M. Yves Dauge m'a interrogé sur l'application de la loi Malraux et des dispositions fiscales évoquées pour la préparation du budget 2006. Cette question est digne d'intérêt. Le régime prévu pour les monuments historiques, qui a donné toute satisfaction, doit peut-être nous inspirer pour le prochain projet de loi de finances.
Sans trahir quoi que ce soit ni assumer des responsabilités qui ne sont pas les miennes, je peux dire que les initiatives parlementaires permettant de rétablir certaines mesures d'équité sur ce sujet devraient être positivement analysées, parce qu'il s'agit tout simplement de soutenir directement l'activité, l'emploi.
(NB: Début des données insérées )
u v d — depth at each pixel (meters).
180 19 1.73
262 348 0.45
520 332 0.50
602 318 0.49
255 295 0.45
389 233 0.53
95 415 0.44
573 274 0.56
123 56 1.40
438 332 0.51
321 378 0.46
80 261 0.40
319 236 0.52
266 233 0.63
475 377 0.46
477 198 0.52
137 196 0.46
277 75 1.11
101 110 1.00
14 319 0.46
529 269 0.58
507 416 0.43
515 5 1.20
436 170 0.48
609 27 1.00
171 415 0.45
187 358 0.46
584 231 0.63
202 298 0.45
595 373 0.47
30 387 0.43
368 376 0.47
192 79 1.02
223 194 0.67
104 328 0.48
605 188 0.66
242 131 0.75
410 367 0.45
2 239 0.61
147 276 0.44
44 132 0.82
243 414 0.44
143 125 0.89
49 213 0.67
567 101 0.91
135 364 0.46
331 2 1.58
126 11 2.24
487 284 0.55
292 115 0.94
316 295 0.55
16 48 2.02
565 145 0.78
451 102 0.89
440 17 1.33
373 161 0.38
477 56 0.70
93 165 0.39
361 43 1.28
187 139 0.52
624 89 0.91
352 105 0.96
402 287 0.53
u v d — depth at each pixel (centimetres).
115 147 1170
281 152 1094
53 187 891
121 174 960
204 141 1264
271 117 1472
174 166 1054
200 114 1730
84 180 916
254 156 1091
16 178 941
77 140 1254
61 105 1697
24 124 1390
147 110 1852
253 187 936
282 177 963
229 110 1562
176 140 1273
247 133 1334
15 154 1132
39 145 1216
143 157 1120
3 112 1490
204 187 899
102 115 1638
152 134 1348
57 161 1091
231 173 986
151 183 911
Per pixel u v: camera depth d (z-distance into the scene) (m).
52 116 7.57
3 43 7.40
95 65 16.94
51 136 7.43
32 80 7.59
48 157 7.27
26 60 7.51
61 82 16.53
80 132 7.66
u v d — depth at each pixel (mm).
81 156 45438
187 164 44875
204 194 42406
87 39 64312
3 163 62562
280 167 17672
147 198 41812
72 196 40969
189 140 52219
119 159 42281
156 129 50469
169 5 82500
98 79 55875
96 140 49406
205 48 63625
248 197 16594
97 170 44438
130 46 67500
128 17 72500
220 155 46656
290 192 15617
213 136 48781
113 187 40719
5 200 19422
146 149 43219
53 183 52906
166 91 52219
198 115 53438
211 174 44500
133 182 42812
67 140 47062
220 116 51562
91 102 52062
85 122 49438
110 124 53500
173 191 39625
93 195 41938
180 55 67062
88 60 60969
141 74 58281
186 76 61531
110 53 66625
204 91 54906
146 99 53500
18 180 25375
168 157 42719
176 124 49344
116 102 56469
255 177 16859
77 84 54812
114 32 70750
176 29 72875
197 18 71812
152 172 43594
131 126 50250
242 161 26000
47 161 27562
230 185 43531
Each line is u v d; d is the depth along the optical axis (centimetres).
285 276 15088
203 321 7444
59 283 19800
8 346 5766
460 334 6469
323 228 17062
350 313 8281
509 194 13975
En ce qui concerne l'architecture, j'ai effectivement pris part, vendredi dernier, à l'occasion de la rentrée, à un débat avec les étudiants de l'école d'architecture de Lille. Nombreuses sont les questions qui se posent, je ne le nie pas, mais je tiens également à rappeler un certain nombre de réalités.
A cet égard, je voudrais couper court à la rumeur : il n'y aura pas de numerus clausus et les différentes étapes seront franchies, bien sûr, en fonction des réussites scolaires. L'architecture reste un diplôme d'Etat, même si la professionnalisation est nécessaire, notamment les stages.
La question des vacataires est complexe, dans la mesure où nous avons bien évidemment intérêt à permettre une sorte de mixité du corps enseignant dans les écoles d'architecture par la présence de professionnels. Nous titularisons progressivement de nombreux vacataires en programmant des concours de recrutements de maîtres-assistants. Nous traitons aussi ce problème, monsieur Dauge, en contractualisant les vacataires, mais cette piste doit être explorée de manière progressive.
En ce qui concerne la programmation, il n'existe pas de chiffre idéal. Comme je vous l'ai indiqué, le rythme annuel pour le patrimoine et les monuments historiques a été, bon an mal an, de 300 millions d'euros, hors intempéries.
Le budget 2006 permettra une montée en puissance considérable puisque 100 millions d'euro s'ajoutent aux 300 millions d'euros que je viens d'évoquer. Toutefois, la franchise me conduit à vous préciser que cette augmentation doit me permettre d'honorer toutes sortes d'impayés.
Si nous voulons faire face à nos obligations dans de bonnes conditions, nous devons franchir la barre du rythme annuel de 400 millions d'euros. J'ai commandé une étude pour obtenir les chiffres les plus précis possible. La direction de l'architecture et du patrimoine m'indique en effet, un peu « à la louche », que 6 milliards d'euros de travaux doivent être réalisés dans un proche avenir, dont 2 milliards d'euros de travaux très urgents. Il convient donc d'affiner ces données.
Il faut tout de même mesurer l'importance de l'effort consenti pour 2006 - nous aurons l'occasion d'y revenir. Je ne veux par relancer le débat, mais il s'agit non seulement d'argent, mais aussi d'une mesure à caractère symbolique.